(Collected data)
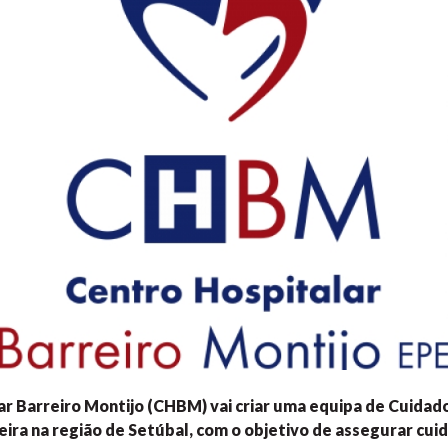
r Barreiro Montijo (CHBM) vai criar uma equipa de Cuidado
eira na região de Setúbal, com o objetivo de assegurar cuid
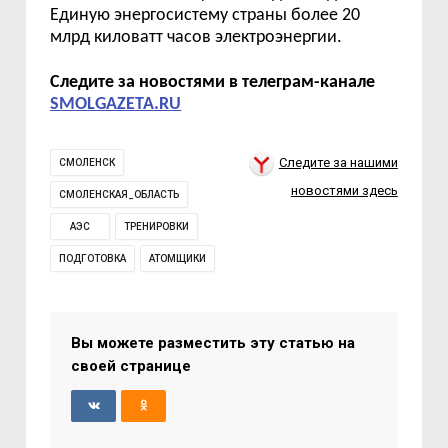
Единую энергосистему страны более 20
млрд киловатт часов электроэнергии.
Следите за новостями в телеграм-канале
SMOLGAZETA.RU
Следите за нашими
СМОЛЕНСК
новостями здесь
СМОЛЕНСКАЯ_ОБЛАСТЬ
АЭС
ТРЕНИРОВКИ
ПОДГОТОВКА
АТОМЩИКИ
Вы можете разместить эту статью на
своей странице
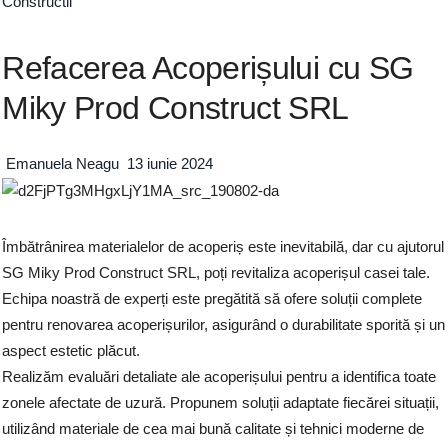
Constructii
Refacerea Acoperișului cu SG
Miky Prod Construct SRL
Emanuela Neagu
13 iunie 2024
Îmbătrânirea materialelor de acoperiș este inevitabilă, dar cu ajutorul
SG Miky Prod Construct SRL, poți revitaliza acoperișul casei tale.
Echipa noastră de experți este pregătită să ofere soluții complete
pentru renovarea acoperișurilor, asigurând o durabilitate sporită și un
aspect estetic plăcut.
Realizăm evaluări detaliate ale acoperișului pentru a identifica toate
zonele afectate de uzură. Propunem soluții adaptate fiecărei situații,
utilizând materiale de cea mai bună calitate și tehnici moderne de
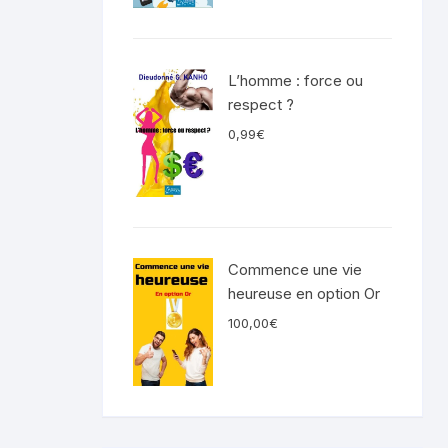
L’homme : force ou
respect ?
0,99
€
Commence une vie
heureuse en option Or
100,00
€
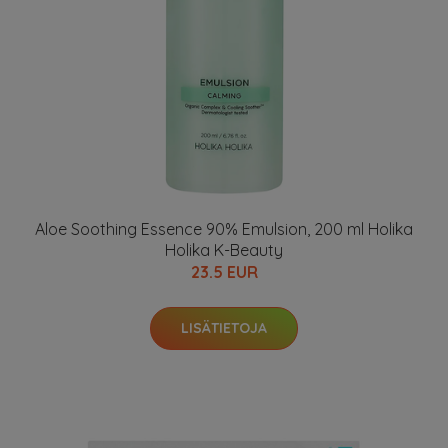
Aloe Soothing Essence 90% Emulsion, 200 ml Holika
Holika K-Beauty
23.5 EUR
LISÄTIETOJA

§ **EXERCISE BRIEF**
Restate each record from above word for word, excluding any picture it holds.

§ **YOUR RESPONSE**
r Barreiro Montijo (CHBM) vai criar uma equipa de Cuidado
eira na região de Setúbal, com o objetivo de assegurar cuid
Единую энергосистему страны более 20
млрд киловатт часов электроэнергии.
Следите за новостями в телеграм-канале
SMOLGAZETA.RU
Следите за нашими
СМОЛЕНСК
новостями здесь
СМОЛЕНСКАЯ_ОБЛАСТЬ
АЭС
ТРЕНИРОВКИ
ПОДГОТОВКА
АТОМЩИКИ
Вы можете разместить эту статью на
своей странице
Constructii
Refacerea Acoperișului cu SG
Miky Prod Construct SRL
Emanuela Neagu
13 iunie 2024
Îmbătrânirea materialelor de acoperiș este inevitabilă, dar cu ajutorul
SG Miky Prod Construct SRL, poți revitaliza acoperișul casei tale.
Echipa noastră de experți este pregătită să ofere soluții complete
pentru renovarea acoperișurilor, asigurând o durabilitate sporită și un
aspect estetic plăcut.
Realizăm evaluări detaliate ale acoperișului pentru a identifica toate
zonele afectate de uzură. Propunem soluții adaptate fiecărei situații,
utilizând materiale de cea mai bună calitate și tehnici moderne de
L’homme : force ou
respect ?
0,99
€
Commence une vie
heureuse en option Or
100,00
€
Aloe Soothing Essence 90% Emulsion, 200 ml Holika
Holika K-Beauty
23.5 EUR
LISÄTIETOJA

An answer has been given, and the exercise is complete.